Por que o custo varia ao manter eletrodomésticos
Manter os aparelhos altera escopo: é preciso adaptar nichos, garantir ventilação, prever folgas para portas e integrar acabamentos. Em projetos de alto padrão, detalhes como frentes com encaixe preciso, ferragens de maior desempenho e acabamentos especiais elevam tanto qualidade quanto investimento.
1. Levantamento técnico e medições
Antes de qualquer orçamento é essencial uma visita técnica para medir os aparelhos, verificar pontos elétricos e hidráulicos e avaliar prumadas e ventilação. Projetos sem essa etapa correm risco de retrabalho, que aumenta custos e prazos.
2. Reaproveitamento versus substituição de nichos
Decidir entre reaproveitar nichos existentes ou refazer embutidos impacta diretamente no custo. Reaproveitar pode reduzir horas de marcenaria, mas adaptar antigos nichos a novos acabamentos e ferragens de alto desempenho pode exigir intervenções pontuais.
3. Integração dos eletrodomésticos e ferragens
Integração precisa exige ferragens, guias e portas planejadas sob medida. Para arquitetos e clientes exigentes, a especificação correta evita folgas visíveis, garantias de funcionamento e compatibilidade com acabamentos sofisticados.

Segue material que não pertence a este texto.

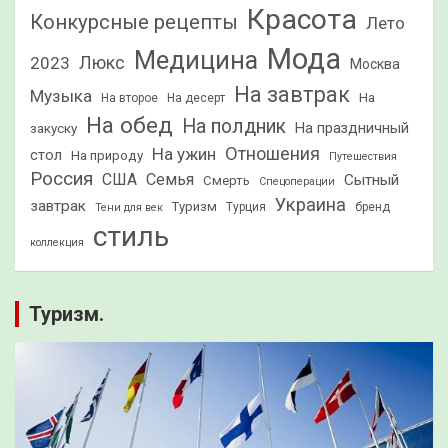
Красота
Конкурсные рецепты
Лето
Мода
Медицина
2023
Люкс
Москва
На завтрак
Музыка
На
На второе
На десерт
На обед
На полдник
На праздничный
закуску
Отношения
На ужин
стол
На природу
Путешествия
Россия
США
Семья
Сытный
Смерть
Спецоперации
Украина
завтрак
Туризм
Турция
бренд
Тени для век
стиль
коллекция
Туризм.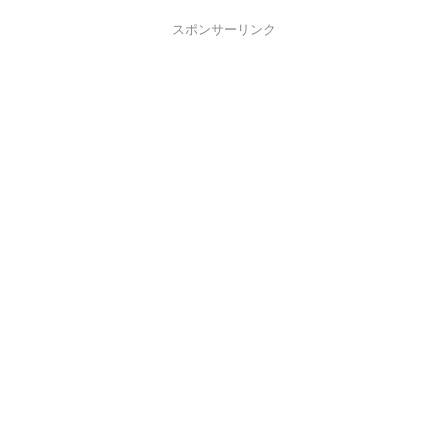
スポンサーリンク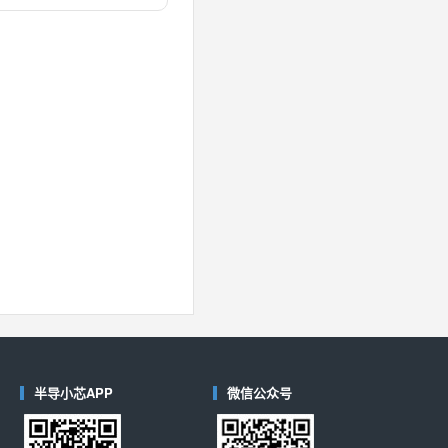
对比
40
(德州仪器-TI)
对比
半导小芯APP
微信公众号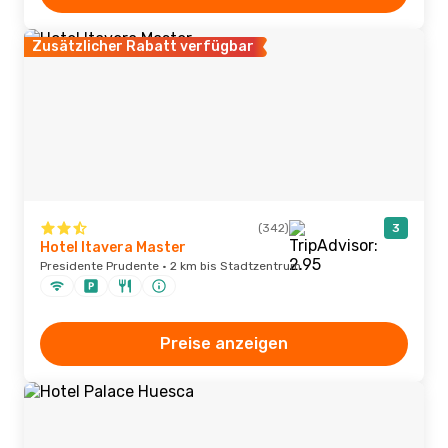
Zusätzlicher Rabatt verfügbar
(342)
3
Hotel Itavera Master
Presidente Prudente · 2 km bis Stadtzentrum
Preise anzeigen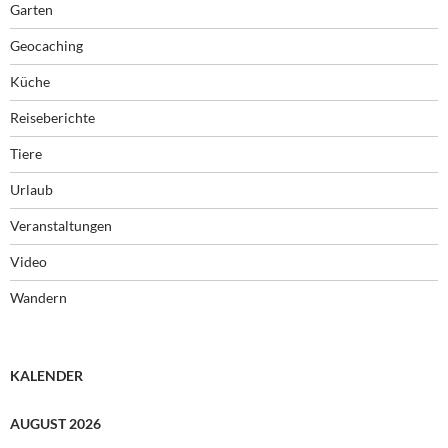
Garten
Geocaching
Küche
Reiseberichte
Tiere
Urlaub
Veranstaltungen
Video
Wandern
KALENDER
AUGUST 2026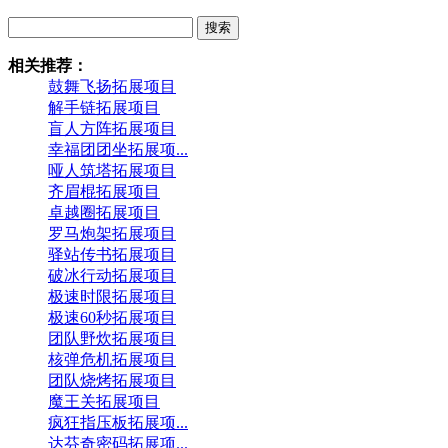
搜索
相关推荐：
鼓舞飞扬拓展项目
解手链拓展项目
盲人方阵拓展项目
幸福团团坐拓展项...
哑人筑塔拓展项目
齐眉棍拓展项目
卓越圈拓展项目
罗马炮架拓展项目
驿站传书拓展项目
破冰行动拓展项目
极速时限拓展项目
极速60秒拓展项目
团队野炊拓展项目
核弹危机拓展项目
团队烧烤拓展项目
魔王关拓展项目
疯狂指压板拓展项...
达芬奇密码拓展项...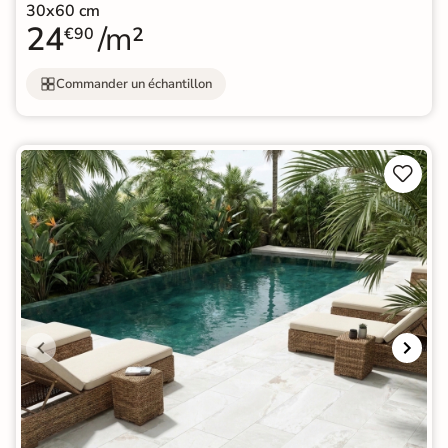
30x60 cm
24
/m²
€90
Commander un échantillon

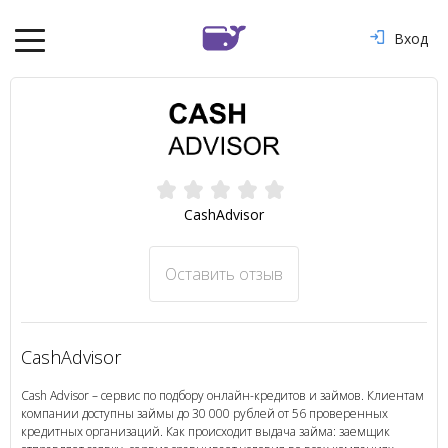
Вход
CashAdvisor
Оставить отзыв
CashAdvisor
Cash Advisor – сервис по подбору онлайн-кредитов и займов. Клиентам
компании доступны займы до 30 000 рублей от 56 проверенных
кредитных организаций. Как происходит выдача займа: заемщик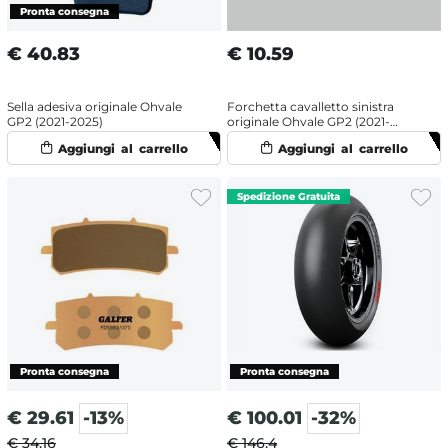
€
40.83
€
10.59
Sella adesiva originale Ohvale
Forchetta cavalletto sinistra
GP2 (2021-2025)
originale Ohvale GP2 (2021-
2025)
€
29.61
-13%
€
100.01
-32%
€ 34.16
€ 146.4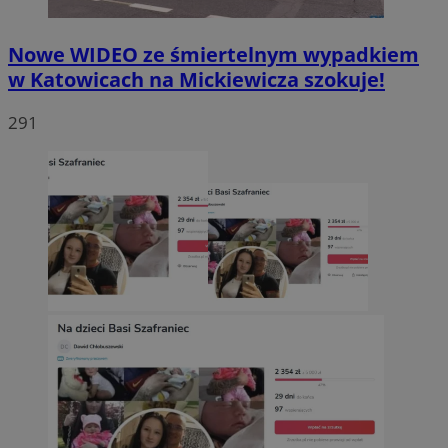
Nowe WIDEO ze śmiertelnym wypadkiem
w Katowicach na Mickiewicza szokuje!
291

Vantagens de renovar mantendo os eletrodomésticos
- Menor desperdício ao manter aparelhos em bom estado.
- Velocidade maior no cronograma quando a infraestrutura elétrica e hidráulica é compatível.
- Possibilidade de investir mais em acabamentos e soluções sob medida.
- Menos necessidade de remoção e descarte de equipamentos pesados.